• _TASK DIRECTIONS_: In the following listing, find the lines containing "klubtilbud" and report them.
+ + + +
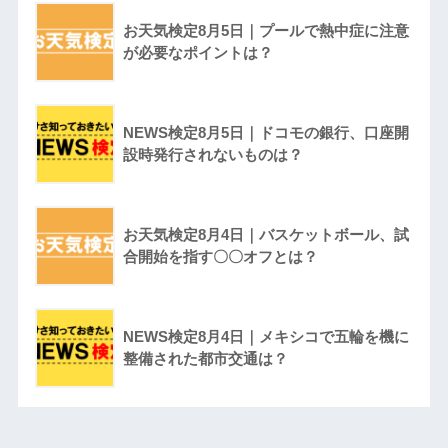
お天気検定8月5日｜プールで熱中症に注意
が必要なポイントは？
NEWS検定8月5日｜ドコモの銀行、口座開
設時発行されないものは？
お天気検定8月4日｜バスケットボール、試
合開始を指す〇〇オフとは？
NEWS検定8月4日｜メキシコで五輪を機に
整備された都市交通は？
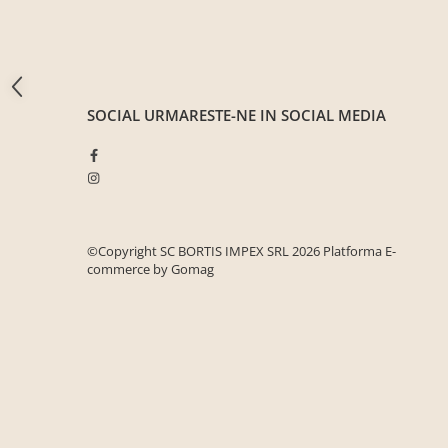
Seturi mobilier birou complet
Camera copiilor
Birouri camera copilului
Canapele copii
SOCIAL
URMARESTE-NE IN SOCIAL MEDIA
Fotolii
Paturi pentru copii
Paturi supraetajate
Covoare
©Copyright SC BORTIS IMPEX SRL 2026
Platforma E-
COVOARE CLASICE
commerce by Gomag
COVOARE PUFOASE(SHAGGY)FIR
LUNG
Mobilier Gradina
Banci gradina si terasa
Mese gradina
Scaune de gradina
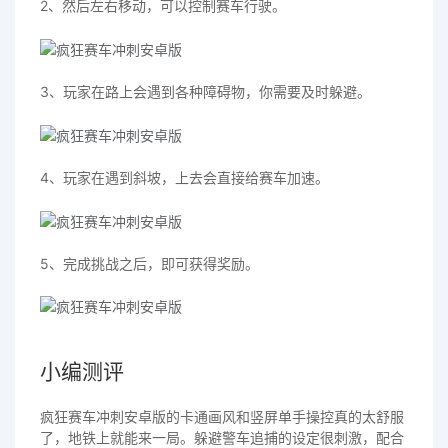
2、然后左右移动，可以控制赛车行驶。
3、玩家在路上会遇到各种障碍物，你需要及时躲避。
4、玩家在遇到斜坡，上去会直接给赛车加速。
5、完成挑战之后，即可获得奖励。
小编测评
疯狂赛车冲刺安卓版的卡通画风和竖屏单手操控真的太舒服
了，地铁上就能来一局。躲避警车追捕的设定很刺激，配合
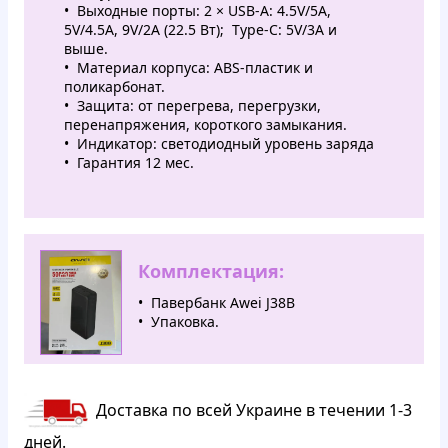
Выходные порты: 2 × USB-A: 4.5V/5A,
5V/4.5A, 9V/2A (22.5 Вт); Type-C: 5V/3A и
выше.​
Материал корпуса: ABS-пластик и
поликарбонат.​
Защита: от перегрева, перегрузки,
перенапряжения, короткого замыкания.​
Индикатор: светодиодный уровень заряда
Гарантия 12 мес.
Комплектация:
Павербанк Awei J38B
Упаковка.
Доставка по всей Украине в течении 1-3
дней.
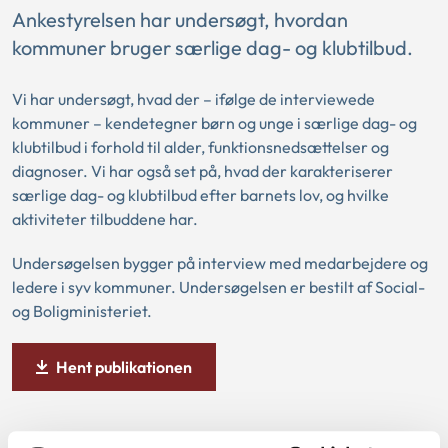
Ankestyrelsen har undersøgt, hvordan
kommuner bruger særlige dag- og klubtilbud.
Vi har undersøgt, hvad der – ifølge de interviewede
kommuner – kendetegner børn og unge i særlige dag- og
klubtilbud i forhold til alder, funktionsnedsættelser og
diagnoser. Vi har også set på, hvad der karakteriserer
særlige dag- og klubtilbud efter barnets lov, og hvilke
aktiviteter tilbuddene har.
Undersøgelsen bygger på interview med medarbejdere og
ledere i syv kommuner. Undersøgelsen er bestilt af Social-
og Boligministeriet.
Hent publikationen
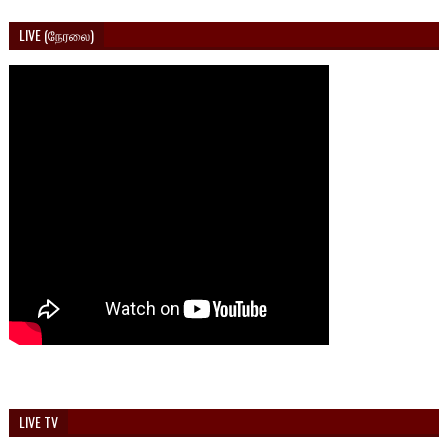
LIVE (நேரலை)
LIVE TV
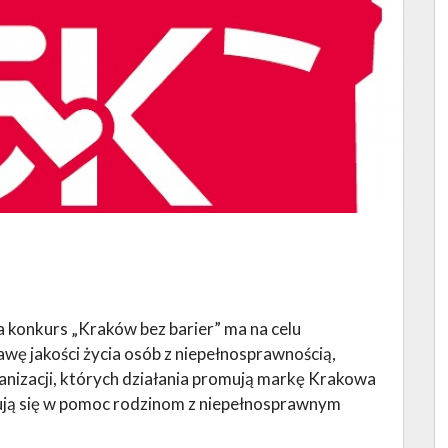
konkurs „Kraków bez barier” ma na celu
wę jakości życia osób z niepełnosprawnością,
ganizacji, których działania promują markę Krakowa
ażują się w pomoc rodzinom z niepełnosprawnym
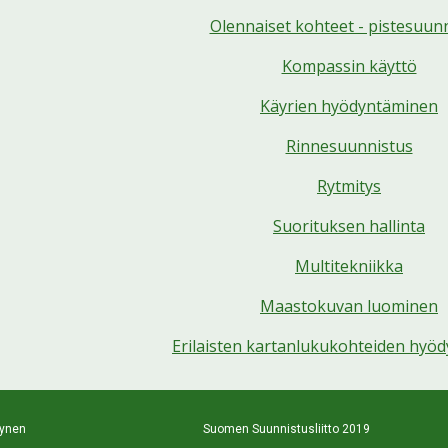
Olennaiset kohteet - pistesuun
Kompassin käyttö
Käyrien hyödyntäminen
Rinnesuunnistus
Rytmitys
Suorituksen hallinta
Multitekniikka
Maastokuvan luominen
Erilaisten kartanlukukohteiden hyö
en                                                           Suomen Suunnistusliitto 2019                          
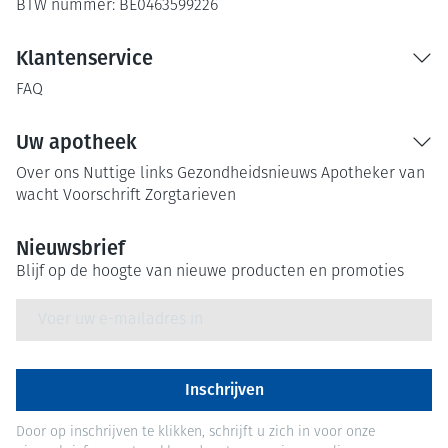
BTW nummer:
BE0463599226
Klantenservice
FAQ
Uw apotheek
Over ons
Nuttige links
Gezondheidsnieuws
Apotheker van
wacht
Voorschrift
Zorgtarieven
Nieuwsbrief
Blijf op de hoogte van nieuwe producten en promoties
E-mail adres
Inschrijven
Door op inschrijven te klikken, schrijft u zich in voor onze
+ + + +
• _TASK SOLUTION_:
kommuner bruger særlige dag- og klubtilbud.
klubtilbud i forhold til alder, funktionsnedsættelser og
særlige dag- og klubtilbud efter barnets lov, og hvilke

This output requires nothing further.